Yıllarca terörizmin baş belası olarak gözümüzün içine sokulan El Kaide bile, aslında bir aforizmadır. Terörizmle mücadele diye zihnimize sokuşturulan şey, Amerika'nın yel değirmenleriyle savaş yapan Donkişot maskesini takarak, insanlığa şirin görünebilme amacını yansıtan "Göz Boyama" harekatıdır. Amerika ve yardakçılarının El Kaide olmasa da başka bir terör örgütü bulma ya da oluşturma, büyütme, palazlandırma ve oluşturulan "Terörizm algısıyla" mücadele etme zorunluluğu vardır. Çünkü, dünyayı masa başında bölüştürmek ve menfaat haritaları oluşturabilmek, ancak ve ancak böyle bir "İstikrarsızlık Masalını" "Terörizm Masalını" zihinlere sokuşturmakla mümkün olabilecektir.

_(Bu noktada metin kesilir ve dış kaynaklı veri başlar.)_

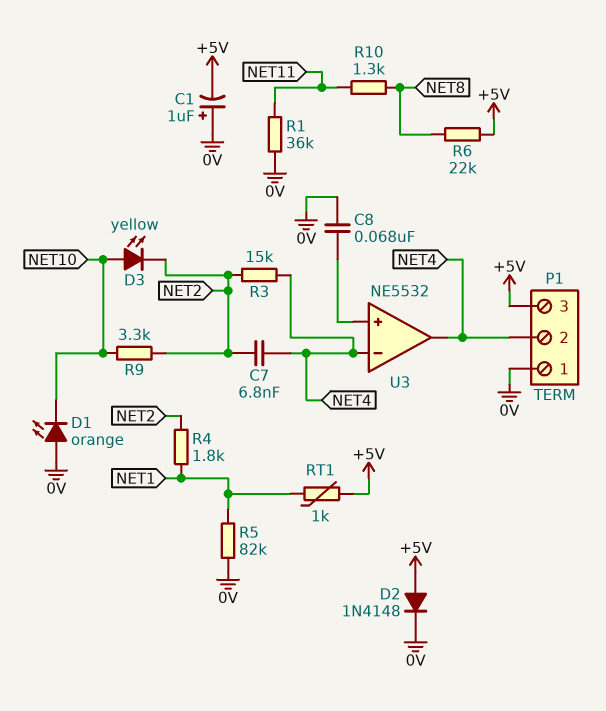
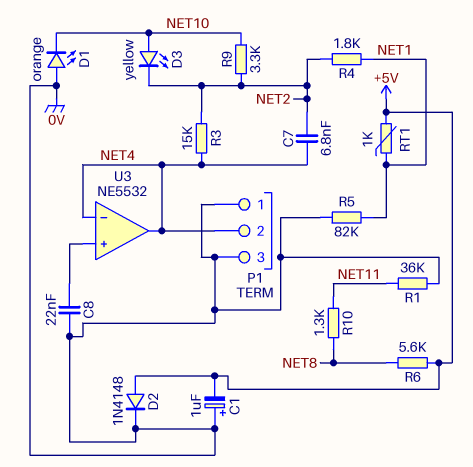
C8: 68nF (0V, U3/in+) -> 22nF (0V, U3/in+)
P1 pin 3: +5V -> 0V
R6: 22k (+5V, NET8) -> 5.6k (+5V, NET8)

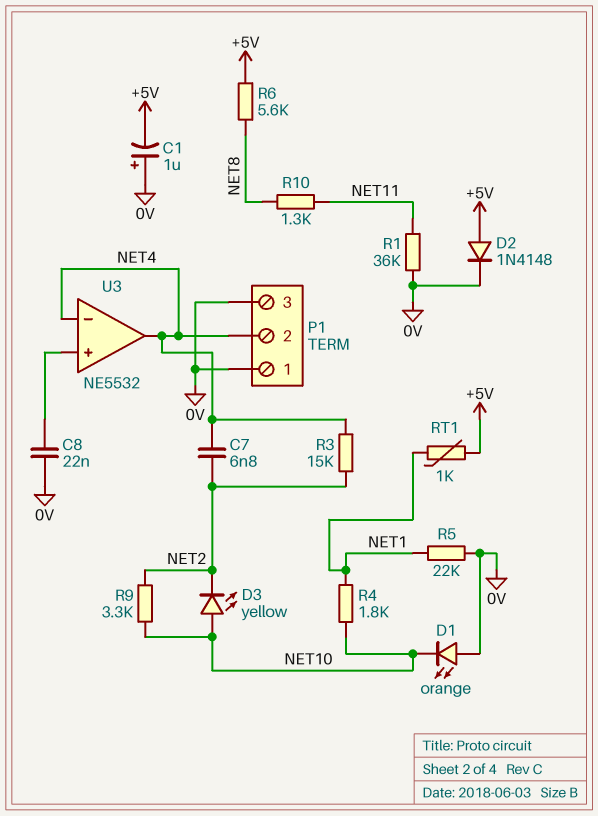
R4: 1.8k (NET1, NET2) -> 1.8k (NET1, NET10)
R5: 82k (0V, NET1) -> 22k (0V, NET1)

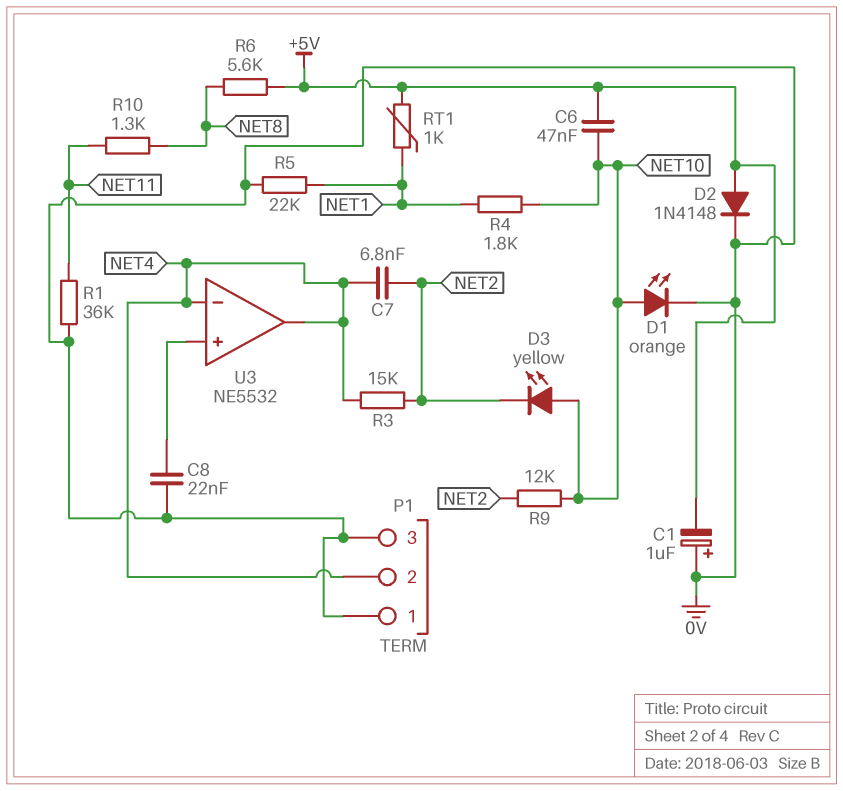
C6: none -> 47nF (+5V, NET10)
D1: LED orange (A 0V, K NET10) -> LED orange (A NET10, K 0V)
R9: 3.3k (NET2, NET10) -> 12k (NET2, NET10)

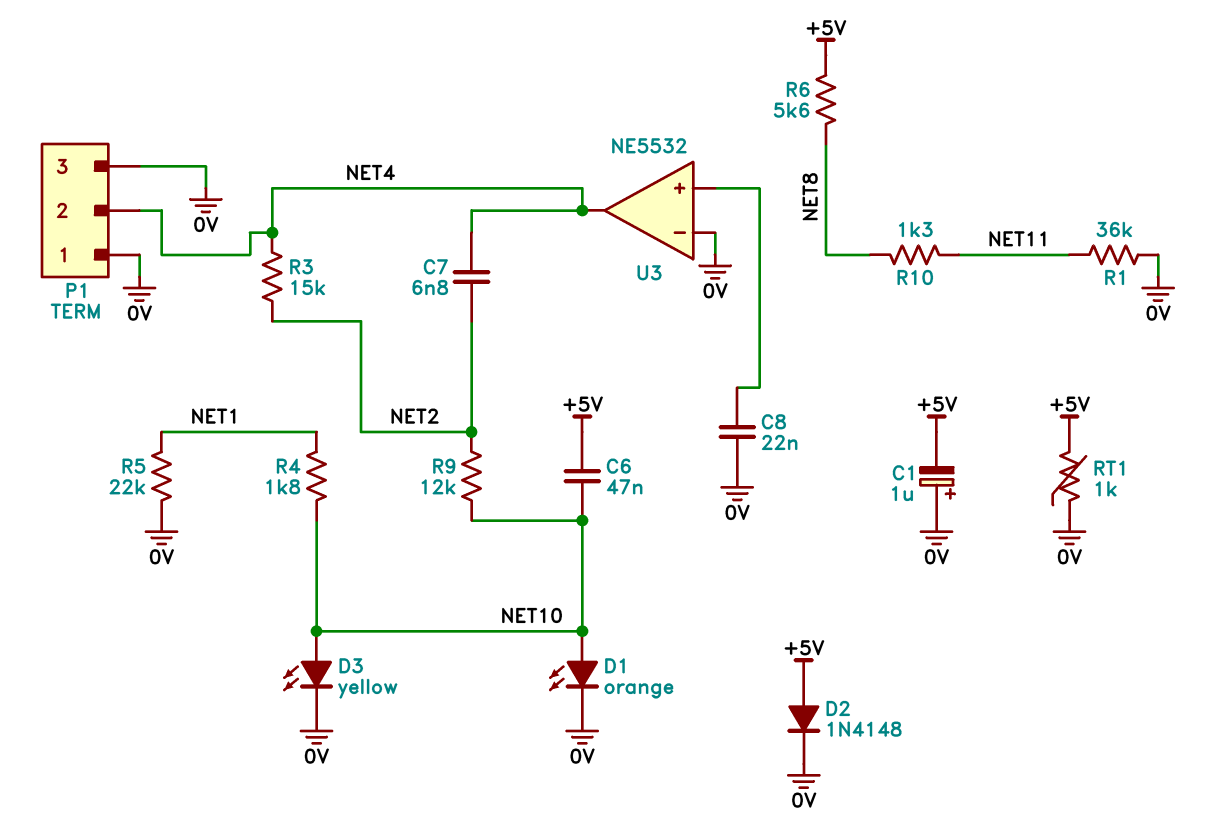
D3: LED yellow (A NET10, K NET2) -> LED yellow (A NET10, K 0V)
RT1: 1k (+5V, NET1) -> 1k (+5V, 0V)
U3 pin in-: NET4 -> 0V

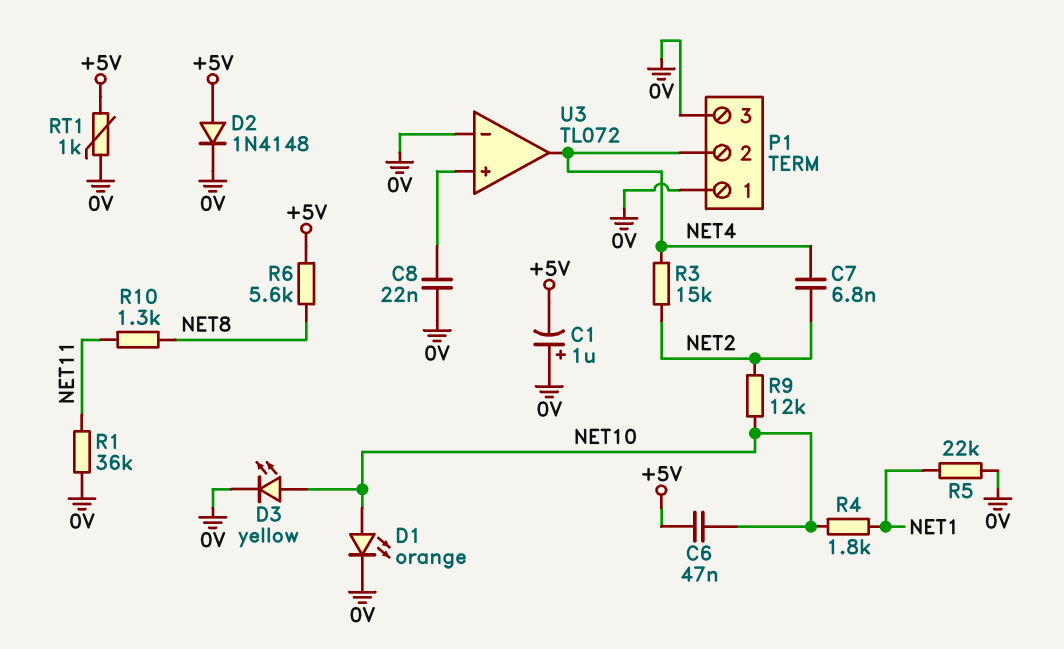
U3: NE5532 -> TL072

Yıllarca, Irak topraklarında kalan ve hedeflerini gerçekleştiren, Büyük Ortadoğu Projesi kapsamında Siyonist İsrail'in Büyük İsrail Projesini hayata geçiren, Orta Doğu'nun çıbanbaşı terörist İsrail'e güvenlik şemsiyesi oluşturan ABD'nin terörizmle mücadeleye yıllarını veren Türkiye'nin huzuruna ve istikrarına katkı sağlayacak nitelikte en küçük bir adım bile atmamış olmaması, bu konudaki iki yüzlülüğünü, riyakarlığını çarpıcı şekilde ortaya koymaktadır. Irak topraklarında konuşlanan ve ülkemizin yıllarına, canına, kanına, maddi ve manevi kaybına mal olan PKK terörünün bitirilmesi konusunda Irak'ta kaldığı sürece kılını bile kıpırdatmayan Amerika'nın dünyanın çeşitli bölgelerinde terörle mücadele ettiğini iddia etmesi, tam anlamıyla bir kuyruklu yalandır. Zira, ABD terörü besler, büyütür, palazlandırır, silah tüccarlarını beslemek, savaşları körüklemek için elinden gelen her şeyi yapar. Sanki dünya kendisinin at oynatabileceği bir arena gibi, istediği ülkeyi işgal etme yetkisini kendisine mubah görür. Dünyanın en büyük terörist ülkesi aslında ABD ve onun arkaladığı Siyonist İsrail'dir. Bugün Gazze'de Siyonist İsrail'in 66 bini aşkın Filistinliyi hunharca katletmesine sebep olan, bu soykırımın iki yıldır sürmesinin tek sebebi ve katliamın hamisi, onlara silah mühimmat desteği sağlayan ABD'dir. Şimdi, Gazze'de Filistin halkının helal oylarıyla işbaşına gelmiş Hamas'ın tamamen tasfiye edileceği bir ateşkes teklifi gündeme geldi. Filistin'i Filistinlilerin yönetmesi gerekirken, ABD sağ eliyle sol kulağını göstererek, garip bir ateşkes teklifini ortaya attı. Ben mefhumu muhalif yaparak bu teklife bakıyorum. Eğer Gazze kasabı Netenyahu, bu teklifi kabul ettiyse, işte orada bir çarpıklık vardır. Nitekim Netenyahu, tekliften sonra yaptığı açıklamada, "Gazze'de işgalin süreceğini" iddia etti. Bu nasıl bir ateşkes ve bu nasıl bir anlaşma olacaksa Demek ki, onların derdi, Gazze'ye barış filan getirmek değil… Bildiklerini okumak!